Here, her text sources are poems by Heiner Müller, philosophical writings by Walter Benjamin, Friedrich Nietzsche, and Slavoj Žižek, short stories by David Foster Wallace, and the cutting reports of Ferdinand von Schirach.
Writing is no longer information transporting content, but becomes a representative form in and of itself. What is interesting is that the various different literary forms are treated with different formal means. Thus, on the left side of the drawing complex, poetry is used in a stricter stanza form, while on the right prose is carried out in longer fluid sentences, even overlapping in parts. It’s also interesting that the forest changes its form with the transition from one literary form to another. The sharp contours and pointed treetops suddenly become flat, melt into an extended wave out of which the upper leaves spray, like foam.
For Waldach, the forest is a free space in which nature becomes a myth. She occupies this space with an array of possibilities inscribed with individual words, composed quotes, and culturally traditional symbols (…)

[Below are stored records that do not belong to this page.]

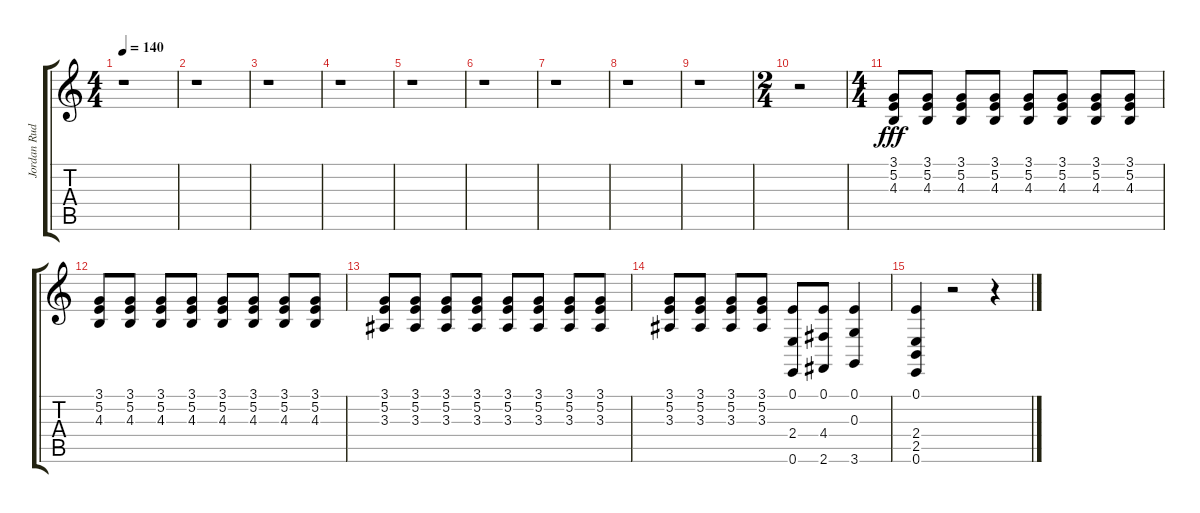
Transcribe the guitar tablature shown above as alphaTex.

\track ("Jordan Rudess Piano" "Jordan Rud") {instrument acousticgrandpiano}
\staff {score tabs}
\tuning (E4 B3 G3 D3 A2 E2) {hide}
\ts (4 4)
\tempo 140
\clef g2
\ks c
r.1{dy fff} |
r.1 |
r.1 |
r.1 |
r.1 |
r.1 |
r.1 |
r.1 |
r.1 |
\ts (2 4)
r.2 |
\ts (4 4)
(3.1 5.2 4.3).8 (3.1 5.2 4.3).8 (3.1 5.2 4.3).8 (3.1 5.2 4.3).8 (3.1 5.2 4.3).8 (3.1 5.2 4.3).8 (3.1 5.2 4.3).8 (3.1 5.2 4.3).8 |
(3.1 5.2 4.3).8 (3.1 5.2 4.3).8 (3.1 5.2 4.3).8 (3.1 5.2 4.3).8 (3.1 5.2 4.3).8 (3.1 5.2 4.3).8 (3.1 5.2 4.3).8 (3.1 5.2 4.3).8 |
(3.1 5.2 3.3).8 (3.1 5.2 3.3).8 (3.1 5.2 3.3).8 (3.1 5.2 3.3).8 (3.1 5.2 3.3).8 (3.1 5.2 3.3).8 (3.1 5.2 3.3).8 (3.1 5.2 3.3).8 |
(3.1 5.2 3.3).8 (3.1 5.2 3.3).8 (3.1 5.2 3.3).8 (3.1 5.2 3.3).8 (0.1 2.4 0.6).8 (0.1 4.4 2.6).8 (0.1 0.3 3.6).4 |
(0.1 2.4 2.5 0.6).4 r.2 r.4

The forest seems a bit less threatening when Waldach elevates it to the cathedral and turns it into a cultural vessel of historical phenomena and all kinds of memories. Her oversized drawing is adorned with various symbols of cultic and cultural awareness: the True Cross, pentagram, Star of David, atomic molecule, and German eagle. These signs have already appeared in her other works on paper, especially the room drawings that can be walked through.
The impenetrable graphite surface of the sky gives the image a peculiar positive-negative effect comparable to a photographic negative. The pencil shading in the upper part of the picture absorbs light and evokes an endless (outer) space on a clear night. Beneath it, the white texture of a dream forest emerges and slowly dissolves. The sky, otherwise so open, lies dark and heavy on the blindingly bright forest, from which all threats and fears seem to have disappeared. References to Romanticism are evoked.